А чем одни часы отличаются от других? — сказал Кокс. Наблюдателем, тем, кто пытается считывать с них свое время и остаток своей жизни.
Тогда бы мы с тем же успехом могли отправить наш серебряный кораблик в плавание через камеру смертника или через смрад комнаты умирающего... а эту вот золотую стеночку поставить у колыбели новорожденного, сказал Мерлин. Бег времени обнаруживается на циферблатах подобных автоматов равно как для умирающего, так и для новорожденного,для которого этот бег едва начался.

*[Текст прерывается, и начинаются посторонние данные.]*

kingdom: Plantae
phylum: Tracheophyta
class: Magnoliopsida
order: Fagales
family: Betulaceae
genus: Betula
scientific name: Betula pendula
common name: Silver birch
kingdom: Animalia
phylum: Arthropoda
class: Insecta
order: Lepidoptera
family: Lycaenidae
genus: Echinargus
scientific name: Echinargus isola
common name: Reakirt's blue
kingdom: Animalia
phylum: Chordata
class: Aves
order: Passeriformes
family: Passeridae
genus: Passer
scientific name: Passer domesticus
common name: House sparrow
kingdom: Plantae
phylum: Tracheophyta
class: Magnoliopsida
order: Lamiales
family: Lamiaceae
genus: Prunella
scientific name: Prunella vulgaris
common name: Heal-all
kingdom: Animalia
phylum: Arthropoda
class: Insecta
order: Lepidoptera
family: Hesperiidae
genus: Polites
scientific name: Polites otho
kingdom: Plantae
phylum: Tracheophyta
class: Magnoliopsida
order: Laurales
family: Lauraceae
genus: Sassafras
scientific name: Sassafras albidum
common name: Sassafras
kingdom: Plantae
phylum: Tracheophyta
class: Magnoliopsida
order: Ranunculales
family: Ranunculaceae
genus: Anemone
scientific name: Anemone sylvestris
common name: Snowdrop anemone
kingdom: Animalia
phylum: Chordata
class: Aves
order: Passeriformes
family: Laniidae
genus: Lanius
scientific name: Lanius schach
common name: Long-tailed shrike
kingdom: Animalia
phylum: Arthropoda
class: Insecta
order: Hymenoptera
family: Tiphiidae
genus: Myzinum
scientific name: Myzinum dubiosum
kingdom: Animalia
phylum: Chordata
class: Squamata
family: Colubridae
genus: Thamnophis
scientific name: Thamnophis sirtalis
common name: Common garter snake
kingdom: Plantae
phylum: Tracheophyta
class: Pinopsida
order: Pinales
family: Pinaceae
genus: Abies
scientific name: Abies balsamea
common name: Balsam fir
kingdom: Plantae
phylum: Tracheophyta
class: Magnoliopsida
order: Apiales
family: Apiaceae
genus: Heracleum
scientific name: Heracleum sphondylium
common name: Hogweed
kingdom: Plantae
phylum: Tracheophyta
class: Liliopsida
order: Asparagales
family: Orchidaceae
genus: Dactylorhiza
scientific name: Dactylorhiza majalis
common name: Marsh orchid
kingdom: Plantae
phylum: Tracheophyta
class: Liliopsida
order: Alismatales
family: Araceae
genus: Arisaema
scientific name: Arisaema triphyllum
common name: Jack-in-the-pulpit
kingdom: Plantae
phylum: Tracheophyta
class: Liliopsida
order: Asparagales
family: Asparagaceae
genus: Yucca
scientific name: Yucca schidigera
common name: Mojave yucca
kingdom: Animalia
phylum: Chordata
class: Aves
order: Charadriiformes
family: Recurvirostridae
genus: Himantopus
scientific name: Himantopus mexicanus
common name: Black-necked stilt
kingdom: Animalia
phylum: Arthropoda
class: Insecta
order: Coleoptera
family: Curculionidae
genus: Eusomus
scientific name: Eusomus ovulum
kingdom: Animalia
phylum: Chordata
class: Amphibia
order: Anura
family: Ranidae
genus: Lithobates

Не только матери, но и новорожденные порой умирают при родах, сказал Кокс. Что бы мы ни строили — часовой механизм, машину, — может сделать зримым лишь содержимое нашей собственной головы, плюс в лучшем случае желания владельца или заказчика.
И это все? — спросил Мерлин.
Да, все, ответил Кокс.
На следующий день, когда Кокс еще раз во всех подробностях описывал Цзяну конструкцию, чтобы переводчик и посредник мог передать расчеты и перечни своим начальникам и их поставщикам, у его товарищей порой возникало впечатление, будто Цзян записывал не нужные материалы, а лишь то, что приходило ему в голову во время Коксовых объяснений. Он слушал как бы с безучастным видом, кисточкой нанося на бумагу свои письмена, без мало-мальски очевидной связи с тем, что Кокс говорил ему о принципах действия огненных часов. На его лице появилось внимательное, даже испуганное выражение, только когда Кокс заявил, что хочет как можно скорее — вместе с Мерлином — побывать у Великой стены на участке Цзиныпаньлин, дабы наконец-то увидеть собственными глазами и зарисовать сей бастион, противоборствующий самому времени, а уж потом окончательно определить форму огненных часов.
Горы Янь, где проходит этот участок стены, запретная военная зона, сказал Цзян.
Разве я шпион? — спросил Кокс.
Таков каждый, кто видит не предназначенное для его глаз, отвечал Цзян, ведь пускай и ненамеренно, он все же когда-нибудь опрометчиво заговорит с непосвященными о том, что слышал или видел.
Шпион, сказал Кокс, а как назвать человека, который хочет удержать меня от исполнения воли императора? Моя работа требует созерцания Великой стены. Часы во всех деталях должны походить на тот участок стены, который выткан на шелковом ковре в чайной комнате гостевого дома и, как много недель назад говорил сам Цзян, в точности изображает участок между Сыматаем и Цзиньшаньлином. Там стена поднимается по кручам к горным хребтам и вершинам и с этих высот, нередко заоблачных, так же круто снова уходит вниз, в темно-зеленые скалистые джунгли.